-- Page text start --

TO AMEND SECTION 12-67-120, CODE OF LAWS OF SOUTH CAROLINA, 1976, RELATING TO DEFINITIONS IN REGARD TO THE SOUTH CAROLINA ABANDONED BUILDINGS REVITALIZATION ACT, SO AS TO ADD THE DEFINITION OF "STATE-OWNED ABANDONED BUILDINGS"; TO AMEND SECTION 12-67-140, RELATING TO THE ELIGIBILITY OF A TAXPAYER TO RECEIVE A TAX CREDIT FOR REHABILITATING AN ABANDONED BUILDING, SO AS TO PROVIDE IF A TAX CREDIT IS EARNED BY A TAXPAYER WHO REHABILITATES A STATE-OWNED ABANDONED BUILDING THE CREDIT MUST BE CLAIMED OVER A TWO-YEAR PERIOD AND TO PROVIDE REQUIREMENTS FOR A TAXPAYER WHO SELLS A BUILDING SITE; TO AMEND SECTION 12-6-3535, RELATING TO INCOME TAX CREDITS FOR MAKING QUALIFIED REHABILITATION EXPENDITURES FOR A CERTIFIED HISTORIC STRUCTURE, SO AS TO PROVIDE AN ADDITIONAL INCOME TAX CREDIT OPTION FOR TAXPAYERS, TO PROVIDE ADDITIONAL REQUIREMENTS FOR WHEN A TAX CREDIT MAY BE TAKEN WHEN A TAXPAYER REHABILITATES A STATE-OWNED ABANDONED BUILDING, AND TO PROVIDE REQUIREMENTS FOR TAX CREDITS EARNED BY A PASS-THROUGH ENTITY; BY ADDING SECTION 12-67-160 SO AS TO PROVIDE REQUIREMENTS FOR A CERTIFICATION OF THE ABANDONED BUILDING SITE; BY ADDING SECTION 12-6-3586 SO AS TO ALLOW A TAX CREDIT TO A TAXPAYER WHO CONSTRUCTS, PURCHASES, OR LEASES A NONRESIDENTIAL SOLAR ENERGY SYSTEM; AND TO AMEND SECTION 12-6-3587, RELATING TO THE PURCHASE AND INSTALLATION OF SOLAR ENERGY SYSTEMS FOR HEATING WATER, SPACE HEATING, AIR COOLING, OR GENERATING ELECTRICITY, SO AS TO PROVIDE THAT THE CREDIT IS ALLOWED WITHOUT REGARD TO WHETHER THE TAXPAYER OCCUPIES THE INSTALLATION SITE.

-- Page text end --

### Exercise requirements
Answer these questions about the bill title above:
1. Which section is amended to add the definition of "state-owned abandoned buildings"?
2. Over what period must a credit earned for rehabilitating a state-owned abandoned building be claimed under the amended Section 12-67-140?
3. Who may receive the tax credit under the added Section 12-6-3586?

-- Dataset content start --

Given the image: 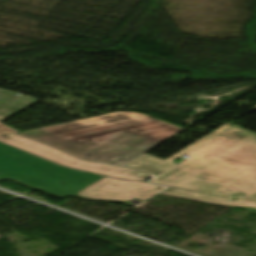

-- Dataset content end --

### Task output
1. Section 12-67-120
2. A two-year period
3. A taxpayer who constructs, purchases, or leases a nonresidential solar energy system